| Task description |
Transcribe each record exactly. Include every one.

:: Data records

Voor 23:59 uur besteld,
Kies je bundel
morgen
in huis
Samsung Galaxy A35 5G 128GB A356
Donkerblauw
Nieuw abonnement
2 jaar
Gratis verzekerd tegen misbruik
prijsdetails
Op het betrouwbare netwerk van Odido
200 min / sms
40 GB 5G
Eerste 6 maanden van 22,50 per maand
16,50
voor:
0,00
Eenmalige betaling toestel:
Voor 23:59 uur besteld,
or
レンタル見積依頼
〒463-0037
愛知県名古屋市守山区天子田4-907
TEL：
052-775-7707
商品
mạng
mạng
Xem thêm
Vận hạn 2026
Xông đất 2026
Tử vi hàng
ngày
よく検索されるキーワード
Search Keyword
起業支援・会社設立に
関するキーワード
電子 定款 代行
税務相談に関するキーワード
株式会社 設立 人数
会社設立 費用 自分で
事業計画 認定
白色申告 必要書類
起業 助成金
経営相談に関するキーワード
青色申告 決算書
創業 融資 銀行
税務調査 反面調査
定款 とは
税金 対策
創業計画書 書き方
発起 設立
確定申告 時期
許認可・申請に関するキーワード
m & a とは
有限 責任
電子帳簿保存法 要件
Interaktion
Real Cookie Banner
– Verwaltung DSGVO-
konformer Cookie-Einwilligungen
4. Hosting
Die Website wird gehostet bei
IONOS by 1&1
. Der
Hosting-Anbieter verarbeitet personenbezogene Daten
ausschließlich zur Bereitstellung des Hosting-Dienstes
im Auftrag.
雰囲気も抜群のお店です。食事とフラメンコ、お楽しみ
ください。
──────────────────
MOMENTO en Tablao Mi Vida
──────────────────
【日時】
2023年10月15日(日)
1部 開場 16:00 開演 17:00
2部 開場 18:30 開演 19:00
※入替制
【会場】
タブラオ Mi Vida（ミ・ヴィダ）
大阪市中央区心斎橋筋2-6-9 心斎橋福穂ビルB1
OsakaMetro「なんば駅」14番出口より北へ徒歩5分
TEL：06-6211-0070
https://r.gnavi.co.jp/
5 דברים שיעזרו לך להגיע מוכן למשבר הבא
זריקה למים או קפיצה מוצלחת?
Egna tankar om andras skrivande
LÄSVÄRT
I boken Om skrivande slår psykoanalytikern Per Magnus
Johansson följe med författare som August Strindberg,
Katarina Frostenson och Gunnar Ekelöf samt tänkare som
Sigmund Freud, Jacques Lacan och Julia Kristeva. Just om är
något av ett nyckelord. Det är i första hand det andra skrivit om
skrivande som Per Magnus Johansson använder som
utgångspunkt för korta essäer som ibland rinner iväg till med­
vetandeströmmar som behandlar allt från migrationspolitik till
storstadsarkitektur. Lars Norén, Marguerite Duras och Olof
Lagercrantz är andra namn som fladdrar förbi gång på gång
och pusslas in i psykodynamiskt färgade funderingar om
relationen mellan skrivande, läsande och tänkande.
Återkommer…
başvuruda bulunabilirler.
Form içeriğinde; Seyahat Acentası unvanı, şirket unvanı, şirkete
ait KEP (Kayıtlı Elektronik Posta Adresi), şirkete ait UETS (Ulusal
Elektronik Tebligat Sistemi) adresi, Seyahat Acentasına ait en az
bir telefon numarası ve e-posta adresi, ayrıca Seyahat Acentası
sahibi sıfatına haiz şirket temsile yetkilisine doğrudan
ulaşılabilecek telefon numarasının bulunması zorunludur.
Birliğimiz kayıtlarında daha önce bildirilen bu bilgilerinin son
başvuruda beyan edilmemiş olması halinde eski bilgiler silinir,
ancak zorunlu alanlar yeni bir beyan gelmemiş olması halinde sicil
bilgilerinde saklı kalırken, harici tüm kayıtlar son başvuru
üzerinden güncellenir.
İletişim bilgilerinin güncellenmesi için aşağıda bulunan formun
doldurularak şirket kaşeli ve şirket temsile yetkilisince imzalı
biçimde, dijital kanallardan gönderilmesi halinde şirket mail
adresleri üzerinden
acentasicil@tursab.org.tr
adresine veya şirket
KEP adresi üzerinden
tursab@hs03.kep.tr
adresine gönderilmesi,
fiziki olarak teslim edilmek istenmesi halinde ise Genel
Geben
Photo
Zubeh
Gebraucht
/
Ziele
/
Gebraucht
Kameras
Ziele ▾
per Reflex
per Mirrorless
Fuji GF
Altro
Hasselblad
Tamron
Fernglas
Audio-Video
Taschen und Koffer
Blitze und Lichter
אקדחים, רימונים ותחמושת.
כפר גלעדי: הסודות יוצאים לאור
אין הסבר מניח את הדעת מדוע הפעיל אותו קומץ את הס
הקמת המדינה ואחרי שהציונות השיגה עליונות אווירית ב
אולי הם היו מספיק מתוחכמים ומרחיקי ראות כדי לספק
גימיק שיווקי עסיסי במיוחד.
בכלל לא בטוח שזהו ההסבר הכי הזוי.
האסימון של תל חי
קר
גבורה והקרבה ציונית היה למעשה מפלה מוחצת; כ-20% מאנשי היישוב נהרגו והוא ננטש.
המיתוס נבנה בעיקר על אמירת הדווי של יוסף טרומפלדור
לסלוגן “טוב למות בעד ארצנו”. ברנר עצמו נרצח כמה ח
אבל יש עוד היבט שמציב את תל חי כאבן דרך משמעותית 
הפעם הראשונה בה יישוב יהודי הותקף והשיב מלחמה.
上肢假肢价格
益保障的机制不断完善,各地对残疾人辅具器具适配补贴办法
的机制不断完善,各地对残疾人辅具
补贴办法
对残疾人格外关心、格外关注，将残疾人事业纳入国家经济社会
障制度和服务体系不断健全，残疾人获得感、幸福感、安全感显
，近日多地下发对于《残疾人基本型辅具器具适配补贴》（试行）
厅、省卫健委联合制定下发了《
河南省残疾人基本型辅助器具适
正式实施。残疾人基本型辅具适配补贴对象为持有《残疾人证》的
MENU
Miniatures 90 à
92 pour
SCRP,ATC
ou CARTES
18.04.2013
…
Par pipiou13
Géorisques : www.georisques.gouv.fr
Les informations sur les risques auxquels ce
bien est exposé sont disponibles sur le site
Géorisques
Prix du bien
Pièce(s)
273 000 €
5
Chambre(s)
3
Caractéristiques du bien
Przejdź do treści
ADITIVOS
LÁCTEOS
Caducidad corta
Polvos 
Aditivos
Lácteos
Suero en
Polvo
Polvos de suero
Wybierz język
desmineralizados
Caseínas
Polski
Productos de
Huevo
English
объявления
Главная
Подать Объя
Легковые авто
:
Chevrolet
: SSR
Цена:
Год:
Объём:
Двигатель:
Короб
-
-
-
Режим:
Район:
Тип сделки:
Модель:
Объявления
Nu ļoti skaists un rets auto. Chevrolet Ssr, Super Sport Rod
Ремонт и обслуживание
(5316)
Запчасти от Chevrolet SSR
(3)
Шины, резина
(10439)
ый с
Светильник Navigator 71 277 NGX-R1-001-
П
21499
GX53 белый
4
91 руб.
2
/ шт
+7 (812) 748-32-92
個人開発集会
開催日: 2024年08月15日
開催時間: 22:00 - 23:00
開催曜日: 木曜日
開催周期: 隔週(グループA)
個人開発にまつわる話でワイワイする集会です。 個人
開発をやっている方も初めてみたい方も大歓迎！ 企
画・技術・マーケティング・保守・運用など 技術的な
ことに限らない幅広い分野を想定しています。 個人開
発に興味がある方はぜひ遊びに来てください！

::::

| Exercise output |
Voor 23:59 uur besteld,
Kies je bundel
morgen
in huis
Samsung Galaxy A35 5G 128GB A356
Donkerblauw
Nieuw abonnement
2 jaar
Gratis verzekerd tegen misbruik
prijsdetails
Op het betrouwbare netwerk van Odido
200 min / sms
40 GB 5G
Eerste 6 maanden van 22,50 per maand
16,50
voor:
0,00
Eenmalige betaling toestel:
Voor 23:59 uur besteld,
or
レンタル見積依頼
〒463-0037
愛知県名古屋市守山区天子田4-907
TEL：
052-775-7707
商品
mạng
mạng
Xem thêm
Vận hạn 2026
Xông đất 2026
Tử vi hàng
ngày
よく検索されるキーワード
Search Keyword
起業支援・会社設立に
関するキーワード
電子 定款 代行
税務相談に関するキーワード
株式会社 設立 人数
会社設立 費用 自分で
事業計画 認定
白色申告 必要書類
起業 助成金
経営相談に関するキーワード
青色申告 決算書
創業 融資 銀行
税務調査 反面調査
定款 とは
税金 対策
創業計画書 書き方
発起 設立
確定申告 時期
許認可・申請に関するキーワード
m & a とは
有限 責任
電子帳簿保存法 要件
Interaktion
Real Cookie Banner
– Verwaltung DSGVO-
konformer Cookie-Einwilligungen
4. Hosting
Die Website wird gehostet bei
IONOS by 1&1
. Der
Hosting-Anbieter verarbeitet personenbezogene Daten
ausschließlich zur Bereitstellung des Hosting-Dienstes
im Auftrag.
雰囲気も抜群のお店です。食事とフラメンコ、お楽しみ
ください。
──────────────────
MOMENTO en Tablao Mi Vida
──────────────────
【日時】
2023年10月15日(日)
1部 開場 16:00 開演 17:00
2部 開場 18:30 開演 19:00
※入替制
【会場】
タブラオ Mi Vida（ミ・ヴィダ）
大阪市中央区心斎橋筋2-6-9 心斎橋福穂ビルB1
OsakaMetro「なんば駅」14番出口より北へ徒歩5分
TEL：06-6211-0070
https://r.gnavi.co.jp/
5 דברים שיעזרו לך להגיע מוכן למשבר הבא
זריקה למים או קפיצה מוצלחת?
Egna tankar om andras skrivande
LÄSVÄRT
I boken Om skrivande slår psykoanalytikern Per Magnus
Johansson följe med författare som August Strindberg,
Katarina Frostenson och Gunnar Ekelöf samt tänkare som
Sigmund Freud, Jacques Lacan och Julia Kristeva. Just om är
något av ett nyckelord. Det är i första hand det andra skrivit om
skrivande som Per Magnus Johansson använder som
utgångspunkt för korta essäer som ibland rinner iväg till med­
vetandeströmmar som behandlar allt från migrationspolitik till
storstadsarkitektur. Lars Norén, Marguerite Duras och Olof
Lagercrantz är andra namn som fladdrar förbi gång på gång
och pusslas in i psykodynamiskt färgade funderingar om
relationen mellan skrivande, läsande och tänkande.
Återkommer…
başvuruda bulunabilirler.
Form içeriğinde; Seyahat Acentası unvanı, şirket unvanı, şirkete
ait KEP (Kayıtlı Elektronik Posta Adresi), şirkete ait UETS (Ulusal
Elektronik Tebligat Sistemi) adresi, Seyahat Acentasına ait en az
bir telefon numarası ve e-posta adresi, ayrıca Seyahat Acentası
sahibi sıfatına haiz şirket temsile yetkilisine doğrudan
ulaşılabilecek telefon numarasının bulunması zorunludur.
Birliğimiz kayıtlarında daha önce bildirilen bu bilgilerinin son
başvuruda beyan edilmemiş olması halinde eski bilgiler silinir,
ancak zorunlu alanlar yeni bir beyan gelmemiş olması halinde sicil
bilgilerinde saklı kalırken, harici tüm kayıtlar son başvuru
üzerinden güncellenir.
İletişim bilgilerinin güncellenmesi için aşağıda bulunan formun
doldurularak şirket kaşeli ve şirket temsile yetkilisince imzalı
biçimde, dijital kanallardan gönderilmesi halinde şirket mail
adresleri üzerinden
acentasicil@tursab.org.tr
adresine veya şirket
KEP adresi üzerinden
tursab@hs03.kep.tr
adresine gönderilmesi,
fiziki olarak teslim edilmek istenmesi halinde ise Genel
Geben
Photo
Zubeh
Gebraucht
/
Ziele
/
Gebraucht
Kameras
Ziele ▾
per Reflex
per Mirrorless
Fuji GF
Altro
Hasselblad
Tamron
Fernglas
Audio-Video
Taschen und Koffer
Blitze und Lichter
אקדחים, רימונים ותחמושת.
כפר גלעדי: הסודות יוצאים לאור
אין הסבר מניח את הדעת מדוע הפעיל אותו קומץ את הס
הקמת המדינה ואחרי שהציונות השיגה עליונות אווירית ב
אולי הם היו מספיק מתוחכמים ומרחיקי ראות כדי לספק
גימיק שיווקי עסיסי במיוחד.
בכלל לא בטוח שזהו ההסבר הכי הזוי.
האסימון של תל חי
קר
גבורה והקרבה ציונית היה למעשה מפלה מוחצת; כ-20% מאנשי היישוב נהרגו והוא ננטש.
המיתוס נבנה בעיקר על אמירת הדווי של יוסף טרומפלדור
לסלוגן “טוב למות בעד ארצנו”. ברנר עצמו נרצח כמה ח
אבל יש עוד היבט שמציב את תל חי כאבן דרך משמעותית 
הפעם הראשונה בה יישוב יהודי הותקף והשיב מלחמה.
上肢假肢价格
益保障的机制不断完善,各地对残疾人辅具器具适配补贴办法
的机制不断完善,各地对残疾人辅具
补贴办法
对残疾人格外关心、格外关注，将残疾人事业纳入国家经济社会
障制度和服务体系不断健全，残疾人获得感、幸福感、安全感显
，近日多地下发对于《残疾人基本型辅具器具适配补贴》（试行）
厅、省卫健委联合制定下发了《
河南省残疾人基本型辅助器具适
正式实施。残疾人基本型辅具适配补贴对象为持有《残疾人证》的
MENU
Miniatures 90 à
92 pour
SCRP,ATC
ou CARTES
18.04.2013
…
Par pipiou13
Géorisques : www.georisques.gouv.fr
Les informations sur les risques auxquels ce
bien est exposé sont disponibles sur le site
Géorisques
Prix du bien
Pièce(s)
273 000 €
5
Chambre(s)
3
Caractéristiques du bien
Przejdź do treści
ADITIVOS
LÁCTEOS
Caducidad corta
Polvos 
Aditivos
Lácteos
Suero en
Polvo
Polvos de suero
Wybierz język
desmineralizados
Caseínas
Polski
Productos de
Huevo
English
объявления
Главная
Подать Объя
Легковые авто
:
Chevrolet
: SSR
Цена:
Год:
Объём:
Двигатель:
Короб
-
-
-
Режим:
Район:
Тип сделки:
Модель:
Объявления
Nu ļoti skaists un rets auto. Chevrolet Ssr, Super Sport Rod
Ремонт и обслуживание
(5316)
Запчасти от Chevrolet SSR
(3)
Шины, резина
(10439)
ый с
Светильник Navigator 71 277 NGX-R1-001-
П
21499
GX53 белый
4
91 руб.
2
/ шт
+7 (812) 748-32-92
個人開発集会
開催日: 2024年08月15日
開催時間: 22:00 - 23:00
開催曜日: 木曜日
開催周期: 隔週(グループA)
個人開発にまつわる話でワイワイする集会です。 個人
開発をやっている方も初めてみたい方も大歓迎！ 企
画・技術・マーケティング・保守・運用など 技術的な
ことに限らない幅広い分野を想定しています。 個人開
発に興味がある方はぜひ遊びに来てください！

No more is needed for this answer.